# Depth is the Key



## Big Daddy (Apr 6, 2004)

Just wanted to pass on a few tips on the crappie guys... We've done OK catching the last couple weeks(at Portage Lakes). The main key to catching? The depth.... We fished anywhere from 2 ft to 18 ft deep, with most fish coming in the 2-4 ft range. Seems what the fish would do is stage in deeper water (20 ft) and suspend, then they'd head up towards shallower wood(7-10 ft of water) to feed. I fished over that brush about 3-4 ft deep and got them. Too deep, you're in the brush and snagged. Too shallow, the fish wouldn't come up. Experiment with the depth, and when you start catching, remember how deep you were!

Also caught fish on drop-offs, where the depth would go from 5 ft to 17 ft pretty quick... Fishing the drop at 8-10 ft down produced the best. 

This time of year, the fish are hungry and moving, and you just have to find them.
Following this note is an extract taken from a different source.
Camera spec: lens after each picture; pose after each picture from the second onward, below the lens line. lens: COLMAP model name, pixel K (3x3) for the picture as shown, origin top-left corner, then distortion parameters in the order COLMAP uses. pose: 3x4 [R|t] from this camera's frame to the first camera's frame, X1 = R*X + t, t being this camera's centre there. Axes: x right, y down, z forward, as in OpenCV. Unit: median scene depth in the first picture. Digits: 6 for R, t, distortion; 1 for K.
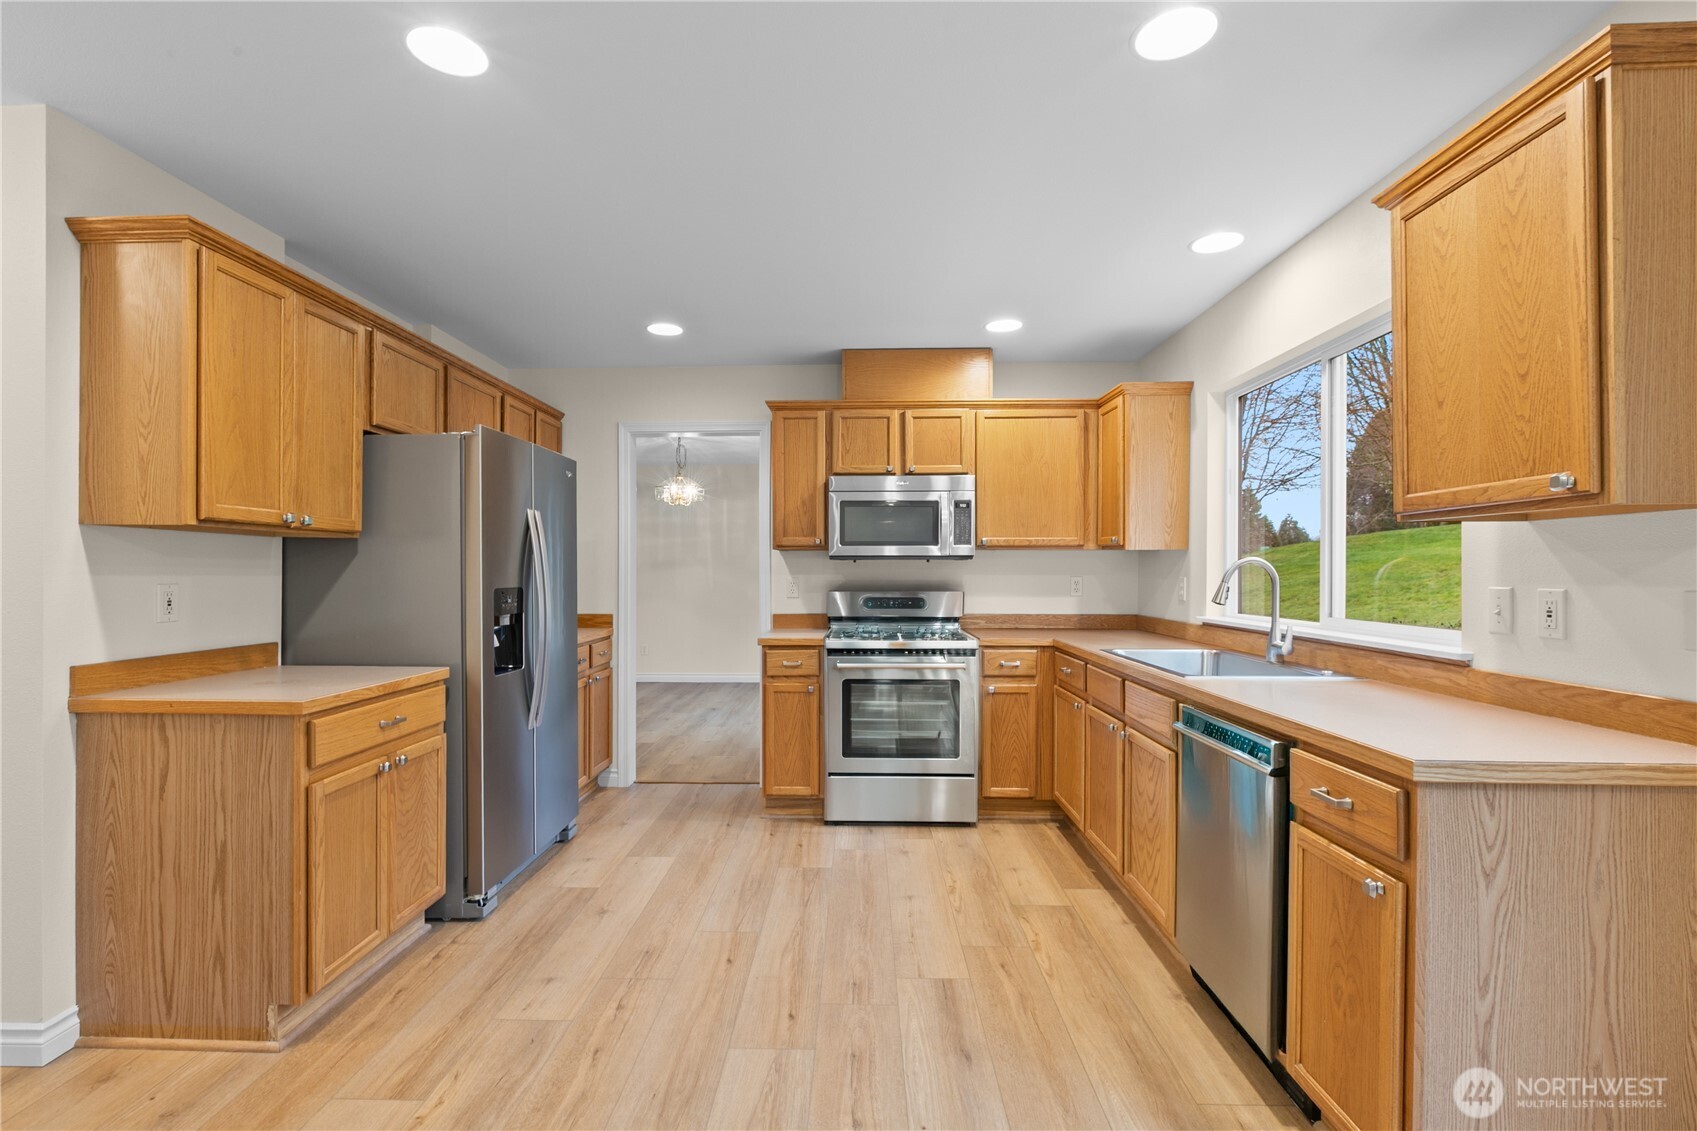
lens RADIAL K [[765.8, 0, 841.9], [0, 765.8, 573.8], [0, 0, 1]] dist [0.003469, 0.000377]
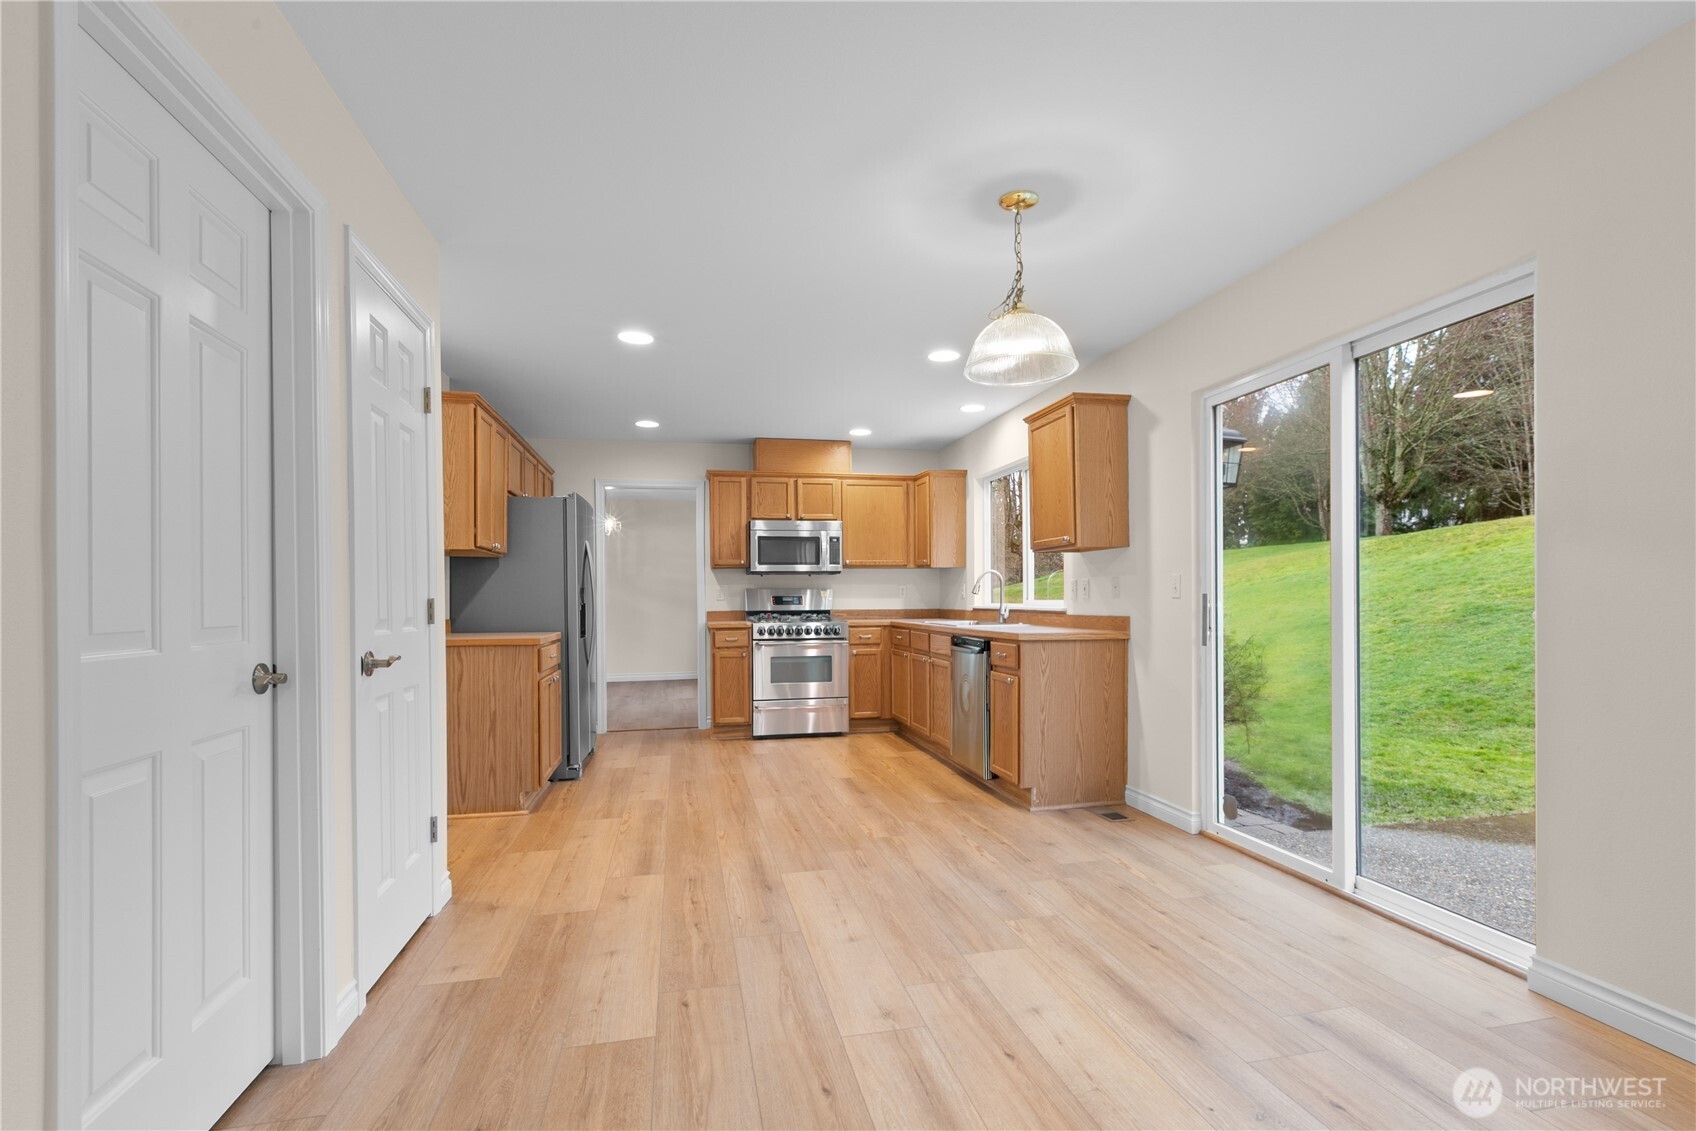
lens RADIAL K [[772.8, 0, 846.7], [0, 772.8, 592.8], [0, 0, 1]] dist [0.000651, -0.000220]
pose [[0.972410, -0.006390, 0.233190, -0.244295], [0.008925, 0.999912, -0.009817, 0.046562], [-0.233107, 0.011627, 0.972382, -0.717948]]
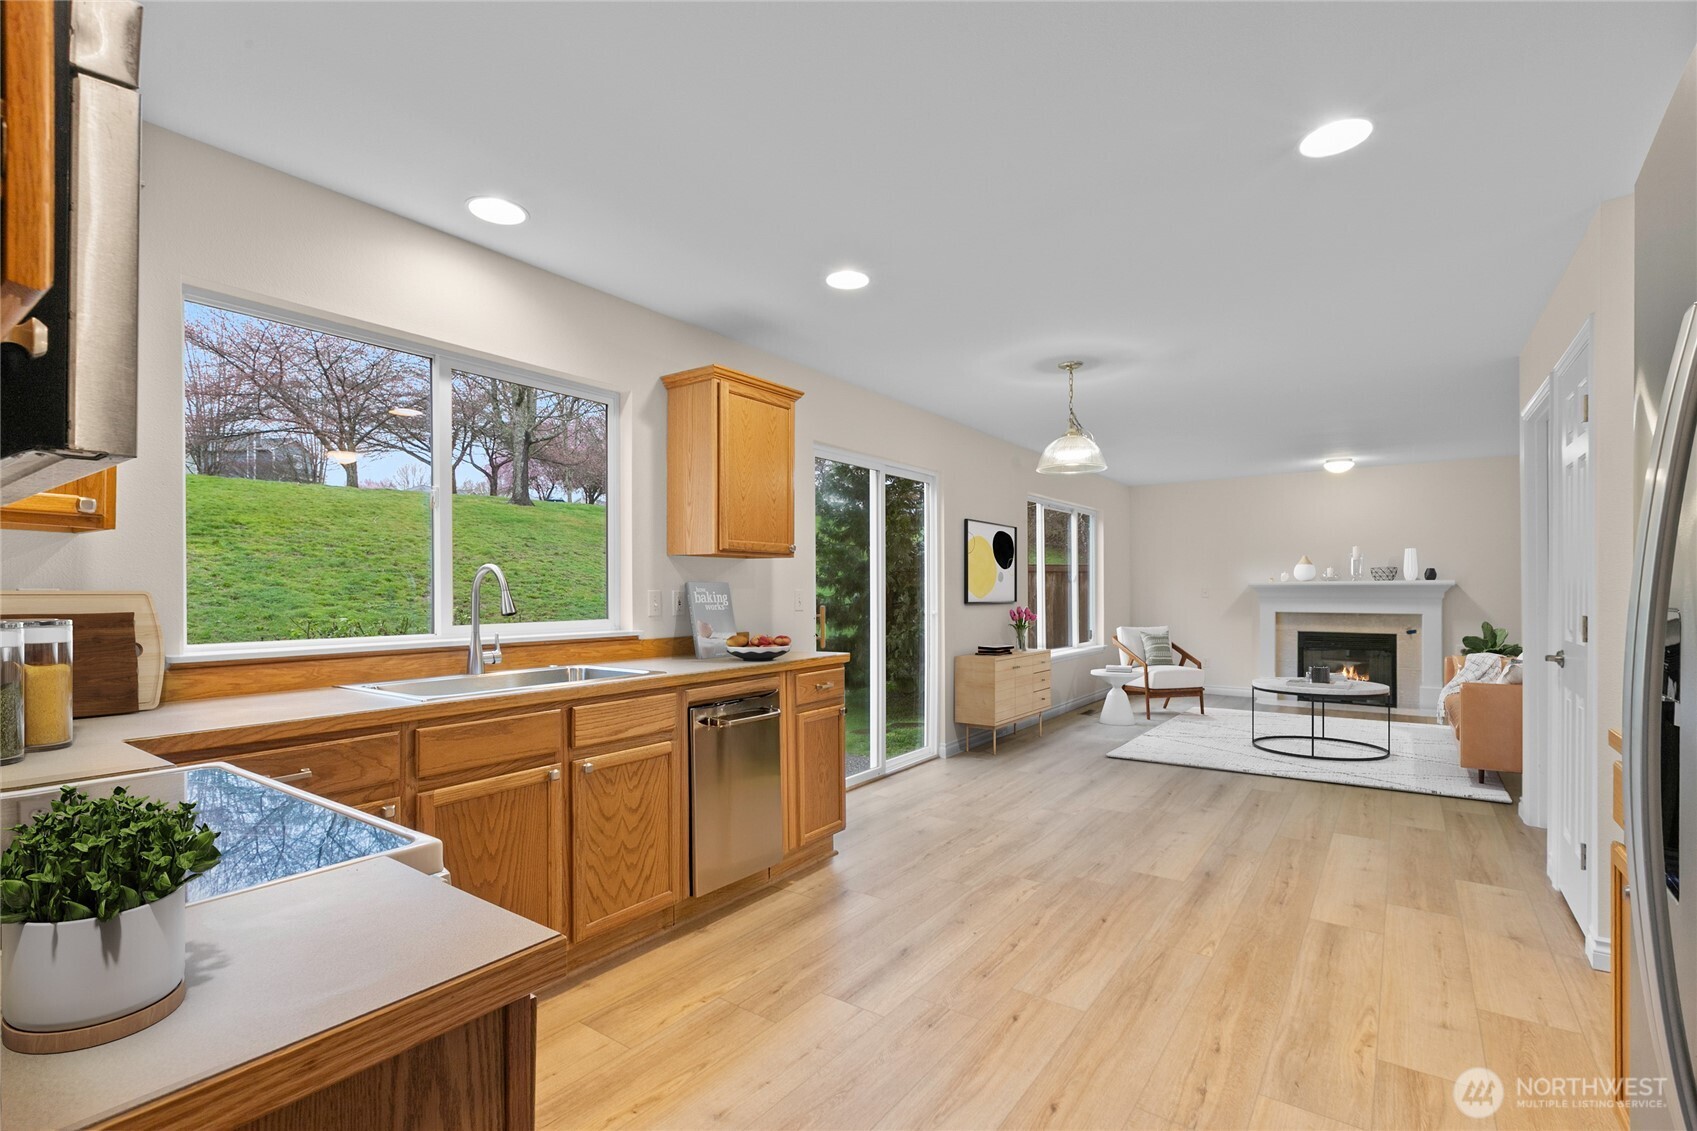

They'll be chasing shad and minnows up shallow to feed BIG TIME and if you find the spot, it's constant catching... Just have to find them, that's all...


----------



## LittleMiamiJeff (Oct 1, 2005)

Big Daddy, Got deep/mid brush, got drop offs, now I got more info!  Thanks!
Now I just need, more,,,,,,, TIME!  
Sunday, looks like a good day.......
LMJeff


----------



## Whaler (Nov 16, 2004)

Nice picture Carl !


----------